Design files in text formats:
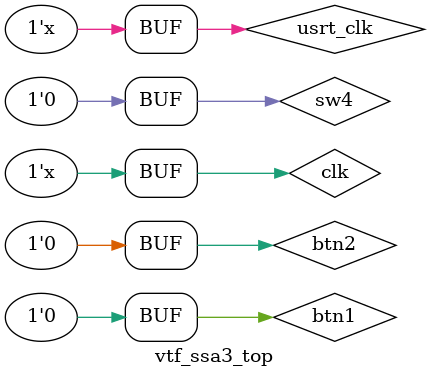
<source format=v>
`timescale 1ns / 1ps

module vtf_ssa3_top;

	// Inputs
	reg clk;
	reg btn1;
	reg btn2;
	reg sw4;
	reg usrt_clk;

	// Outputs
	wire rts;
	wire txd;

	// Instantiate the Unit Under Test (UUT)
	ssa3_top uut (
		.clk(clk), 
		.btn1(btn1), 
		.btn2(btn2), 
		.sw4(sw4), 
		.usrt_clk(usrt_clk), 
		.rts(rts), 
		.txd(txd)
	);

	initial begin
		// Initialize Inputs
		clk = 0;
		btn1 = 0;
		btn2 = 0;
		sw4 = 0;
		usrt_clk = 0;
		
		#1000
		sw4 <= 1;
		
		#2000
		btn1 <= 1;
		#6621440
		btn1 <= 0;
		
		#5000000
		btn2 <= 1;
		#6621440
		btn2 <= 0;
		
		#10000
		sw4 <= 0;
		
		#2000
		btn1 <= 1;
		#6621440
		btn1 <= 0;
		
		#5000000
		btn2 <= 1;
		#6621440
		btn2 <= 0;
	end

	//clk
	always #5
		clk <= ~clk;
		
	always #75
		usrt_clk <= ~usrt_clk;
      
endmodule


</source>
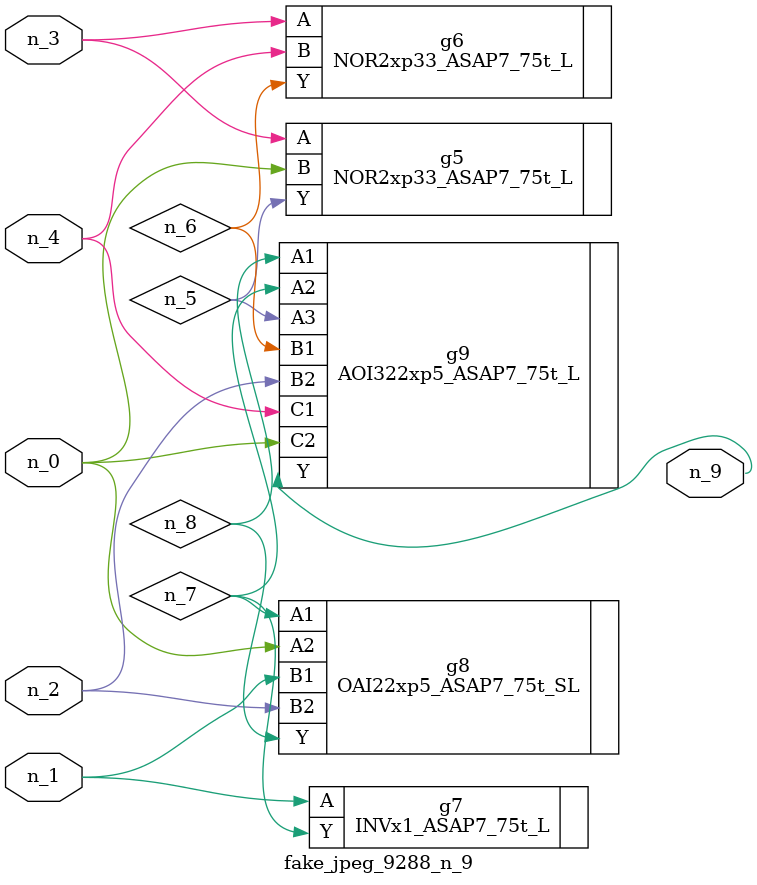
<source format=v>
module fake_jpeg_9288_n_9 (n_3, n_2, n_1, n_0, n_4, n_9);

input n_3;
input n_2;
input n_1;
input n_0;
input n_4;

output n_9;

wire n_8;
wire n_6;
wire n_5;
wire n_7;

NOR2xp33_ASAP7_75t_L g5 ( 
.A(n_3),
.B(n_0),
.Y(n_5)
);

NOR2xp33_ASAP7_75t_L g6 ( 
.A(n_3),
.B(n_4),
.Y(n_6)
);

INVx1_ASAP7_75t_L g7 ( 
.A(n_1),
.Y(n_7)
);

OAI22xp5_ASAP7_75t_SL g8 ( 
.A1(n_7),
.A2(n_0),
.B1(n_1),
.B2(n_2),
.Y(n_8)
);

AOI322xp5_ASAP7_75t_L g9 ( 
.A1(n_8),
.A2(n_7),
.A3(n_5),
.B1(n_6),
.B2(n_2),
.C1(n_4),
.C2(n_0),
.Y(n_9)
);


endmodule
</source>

* * *

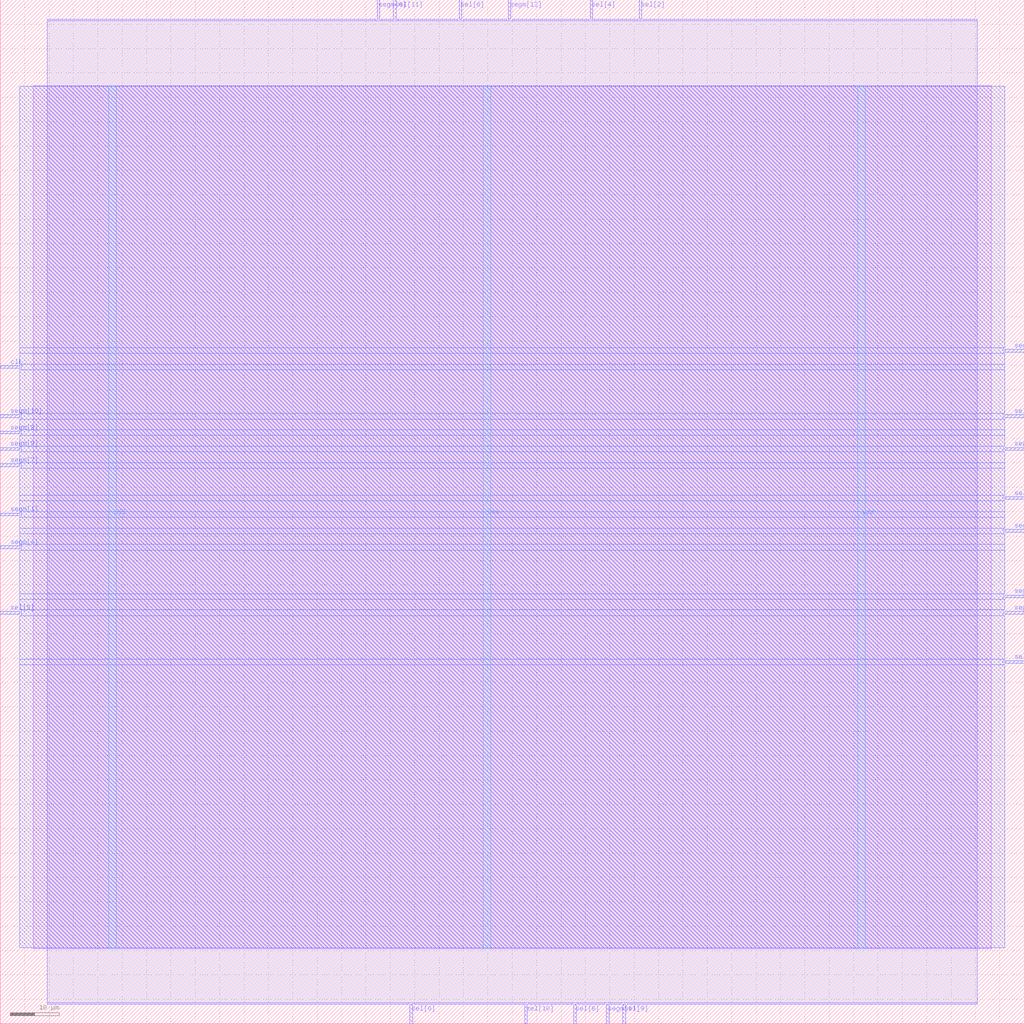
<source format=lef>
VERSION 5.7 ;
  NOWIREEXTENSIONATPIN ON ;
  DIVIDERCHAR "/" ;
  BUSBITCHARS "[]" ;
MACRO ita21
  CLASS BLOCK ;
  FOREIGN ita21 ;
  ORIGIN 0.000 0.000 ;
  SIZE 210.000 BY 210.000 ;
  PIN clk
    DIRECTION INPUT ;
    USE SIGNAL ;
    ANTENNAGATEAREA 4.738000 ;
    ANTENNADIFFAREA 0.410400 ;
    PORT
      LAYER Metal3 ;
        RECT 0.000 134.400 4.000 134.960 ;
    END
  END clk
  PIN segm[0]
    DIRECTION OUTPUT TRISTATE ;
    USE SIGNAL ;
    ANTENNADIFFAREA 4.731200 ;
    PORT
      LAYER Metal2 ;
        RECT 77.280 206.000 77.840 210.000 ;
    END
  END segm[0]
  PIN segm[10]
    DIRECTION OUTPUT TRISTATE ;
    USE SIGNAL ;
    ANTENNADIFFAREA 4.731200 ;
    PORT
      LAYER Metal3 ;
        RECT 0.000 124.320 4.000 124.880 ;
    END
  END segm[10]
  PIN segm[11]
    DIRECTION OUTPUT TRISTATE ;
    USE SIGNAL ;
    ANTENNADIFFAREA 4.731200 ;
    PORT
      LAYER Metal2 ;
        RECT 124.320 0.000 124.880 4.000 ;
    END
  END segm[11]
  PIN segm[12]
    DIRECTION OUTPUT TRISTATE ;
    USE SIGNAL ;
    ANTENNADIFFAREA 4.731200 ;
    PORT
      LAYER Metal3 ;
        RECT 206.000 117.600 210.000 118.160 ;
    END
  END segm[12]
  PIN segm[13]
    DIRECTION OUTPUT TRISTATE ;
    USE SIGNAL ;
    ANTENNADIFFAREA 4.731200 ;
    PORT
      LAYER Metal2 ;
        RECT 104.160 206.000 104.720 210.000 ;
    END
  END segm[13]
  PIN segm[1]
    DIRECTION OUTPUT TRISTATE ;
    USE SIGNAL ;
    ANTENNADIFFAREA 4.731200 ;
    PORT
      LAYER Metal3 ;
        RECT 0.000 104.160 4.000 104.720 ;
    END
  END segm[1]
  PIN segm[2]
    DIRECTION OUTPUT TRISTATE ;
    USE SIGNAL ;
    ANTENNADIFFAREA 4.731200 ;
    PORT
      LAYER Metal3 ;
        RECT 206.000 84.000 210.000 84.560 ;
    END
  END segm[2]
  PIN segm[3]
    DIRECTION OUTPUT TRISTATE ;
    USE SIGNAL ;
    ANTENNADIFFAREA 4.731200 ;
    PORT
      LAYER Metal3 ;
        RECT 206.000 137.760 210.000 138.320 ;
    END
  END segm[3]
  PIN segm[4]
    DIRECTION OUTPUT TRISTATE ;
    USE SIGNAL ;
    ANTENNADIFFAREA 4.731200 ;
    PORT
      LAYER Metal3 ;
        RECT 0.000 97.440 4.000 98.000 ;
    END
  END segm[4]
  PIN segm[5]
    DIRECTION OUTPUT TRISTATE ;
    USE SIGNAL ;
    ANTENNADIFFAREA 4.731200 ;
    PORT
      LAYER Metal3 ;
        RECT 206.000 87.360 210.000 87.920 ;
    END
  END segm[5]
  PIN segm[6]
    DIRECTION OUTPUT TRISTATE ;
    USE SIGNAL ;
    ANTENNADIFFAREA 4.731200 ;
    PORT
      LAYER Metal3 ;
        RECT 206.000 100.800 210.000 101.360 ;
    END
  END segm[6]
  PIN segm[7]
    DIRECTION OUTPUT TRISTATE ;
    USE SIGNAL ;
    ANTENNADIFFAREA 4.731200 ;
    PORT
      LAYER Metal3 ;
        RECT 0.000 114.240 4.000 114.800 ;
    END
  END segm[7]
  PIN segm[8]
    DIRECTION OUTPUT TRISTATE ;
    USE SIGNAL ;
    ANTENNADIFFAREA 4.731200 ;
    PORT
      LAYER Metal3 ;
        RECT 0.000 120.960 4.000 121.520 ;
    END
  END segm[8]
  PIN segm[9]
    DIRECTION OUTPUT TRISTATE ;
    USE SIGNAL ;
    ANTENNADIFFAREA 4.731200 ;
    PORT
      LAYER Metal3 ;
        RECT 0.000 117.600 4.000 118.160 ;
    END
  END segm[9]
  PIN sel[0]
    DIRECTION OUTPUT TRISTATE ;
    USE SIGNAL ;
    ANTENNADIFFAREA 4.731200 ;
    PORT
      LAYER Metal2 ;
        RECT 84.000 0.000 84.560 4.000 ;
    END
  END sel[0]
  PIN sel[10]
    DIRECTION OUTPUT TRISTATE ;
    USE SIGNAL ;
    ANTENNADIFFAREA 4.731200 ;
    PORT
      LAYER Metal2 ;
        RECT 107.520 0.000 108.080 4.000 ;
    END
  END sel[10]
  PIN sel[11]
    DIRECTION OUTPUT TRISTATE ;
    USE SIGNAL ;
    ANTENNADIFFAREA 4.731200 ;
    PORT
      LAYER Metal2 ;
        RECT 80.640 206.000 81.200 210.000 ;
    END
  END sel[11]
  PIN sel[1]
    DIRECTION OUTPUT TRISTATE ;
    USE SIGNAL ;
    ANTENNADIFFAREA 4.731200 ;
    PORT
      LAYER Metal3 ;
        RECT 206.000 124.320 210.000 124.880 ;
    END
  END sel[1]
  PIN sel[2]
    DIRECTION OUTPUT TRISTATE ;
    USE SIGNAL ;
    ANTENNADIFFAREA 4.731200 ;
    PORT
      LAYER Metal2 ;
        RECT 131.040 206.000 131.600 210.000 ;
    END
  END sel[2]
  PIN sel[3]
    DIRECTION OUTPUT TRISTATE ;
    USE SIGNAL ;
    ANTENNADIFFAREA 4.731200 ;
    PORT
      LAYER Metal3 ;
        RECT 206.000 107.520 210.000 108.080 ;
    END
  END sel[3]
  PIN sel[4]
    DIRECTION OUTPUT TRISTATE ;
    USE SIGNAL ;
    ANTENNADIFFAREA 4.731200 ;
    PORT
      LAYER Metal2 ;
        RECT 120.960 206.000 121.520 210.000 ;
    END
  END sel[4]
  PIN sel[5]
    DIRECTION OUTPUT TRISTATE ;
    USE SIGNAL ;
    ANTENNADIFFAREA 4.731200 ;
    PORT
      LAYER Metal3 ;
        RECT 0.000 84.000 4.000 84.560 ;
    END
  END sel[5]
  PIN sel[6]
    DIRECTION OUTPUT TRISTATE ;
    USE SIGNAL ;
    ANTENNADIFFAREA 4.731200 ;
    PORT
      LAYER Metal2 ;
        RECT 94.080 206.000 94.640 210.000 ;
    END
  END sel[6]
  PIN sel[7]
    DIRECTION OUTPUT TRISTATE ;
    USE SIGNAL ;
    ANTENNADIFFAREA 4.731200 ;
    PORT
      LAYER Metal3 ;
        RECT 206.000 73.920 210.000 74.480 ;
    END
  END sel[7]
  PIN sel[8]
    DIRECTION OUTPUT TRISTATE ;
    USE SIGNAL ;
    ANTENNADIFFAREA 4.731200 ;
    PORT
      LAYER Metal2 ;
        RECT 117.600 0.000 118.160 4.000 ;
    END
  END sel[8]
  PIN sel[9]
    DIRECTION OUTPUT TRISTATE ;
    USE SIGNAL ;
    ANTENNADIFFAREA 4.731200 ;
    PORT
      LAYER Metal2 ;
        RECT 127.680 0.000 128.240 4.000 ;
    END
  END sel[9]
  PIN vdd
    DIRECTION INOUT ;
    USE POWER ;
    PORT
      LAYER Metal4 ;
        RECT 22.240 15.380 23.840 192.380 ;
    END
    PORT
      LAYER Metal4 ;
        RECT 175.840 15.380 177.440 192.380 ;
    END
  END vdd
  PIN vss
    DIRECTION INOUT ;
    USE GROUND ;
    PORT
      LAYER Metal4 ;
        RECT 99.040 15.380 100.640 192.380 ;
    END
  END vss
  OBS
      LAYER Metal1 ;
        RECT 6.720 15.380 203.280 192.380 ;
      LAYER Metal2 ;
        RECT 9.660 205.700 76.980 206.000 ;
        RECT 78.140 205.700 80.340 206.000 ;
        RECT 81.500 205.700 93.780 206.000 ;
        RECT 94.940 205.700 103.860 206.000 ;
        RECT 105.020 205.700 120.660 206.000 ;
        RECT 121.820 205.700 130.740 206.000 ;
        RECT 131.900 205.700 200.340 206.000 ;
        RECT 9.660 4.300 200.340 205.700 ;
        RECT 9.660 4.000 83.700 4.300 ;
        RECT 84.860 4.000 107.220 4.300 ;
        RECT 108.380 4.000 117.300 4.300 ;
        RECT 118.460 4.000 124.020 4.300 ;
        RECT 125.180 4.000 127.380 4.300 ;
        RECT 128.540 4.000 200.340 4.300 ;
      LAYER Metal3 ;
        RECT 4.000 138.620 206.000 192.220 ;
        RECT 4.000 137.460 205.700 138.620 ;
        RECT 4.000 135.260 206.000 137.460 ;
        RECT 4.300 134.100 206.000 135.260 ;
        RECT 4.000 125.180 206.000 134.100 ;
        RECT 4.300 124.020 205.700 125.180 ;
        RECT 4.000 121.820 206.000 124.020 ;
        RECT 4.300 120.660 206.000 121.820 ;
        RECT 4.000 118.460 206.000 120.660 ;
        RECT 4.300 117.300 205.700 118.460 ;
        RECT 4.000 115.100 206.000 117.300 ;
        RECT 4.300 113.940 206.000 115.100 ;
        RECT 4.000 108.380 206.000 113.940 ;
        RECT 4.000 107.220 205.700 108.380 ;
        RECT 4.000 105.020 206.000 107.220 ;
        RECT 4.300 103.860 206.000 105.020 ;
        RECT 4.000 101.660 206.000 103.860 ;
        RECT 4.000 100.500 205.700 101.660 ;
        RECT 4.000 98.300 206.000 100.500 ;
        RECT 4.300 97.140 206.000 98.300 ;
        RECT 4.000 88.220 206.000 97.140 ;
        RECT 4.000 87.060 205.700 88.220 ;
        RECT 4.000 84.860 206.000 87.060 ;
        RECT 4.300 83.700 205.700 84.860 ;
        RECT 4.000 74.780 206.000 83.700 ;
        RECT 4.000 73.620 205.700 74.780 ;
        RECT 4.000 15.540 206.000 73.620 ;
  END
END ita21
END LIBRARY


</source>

→ **ASSIGNED TASK**
Using only the entries above, output the line with "LAYER Metal1 ;", the line with "RECT 9.660 4.000 83.700 4.300 ;", and all lines between them, exactly as they stand.

→ **ANSWER TO THIS PROBLEM**
      LAYER Metal1 ;
        RECT 6.720 15.380 203.280 192.380 ;
      LAYER Metal2 ;
        RECT 9.660 205.700 76.980 206.000 ;
        RECT 78.140 205.700 80.340 206.000 ;
        RECT 81.500 205.700 93.780 206.000 ;
        RECT 94.940 205.700 103.860 206.000 ;
        RECT 105.020 205.700 120.660 206.000 ;
        RECT 121.820 205.700 130.740 206.000 ;
        RECT 131.900 205.700 200.340 206.000 ;
        RECT 9.660 4.300 200.340 205.700 ;
        RECT 9.660 4.000 83.700 4.300 ;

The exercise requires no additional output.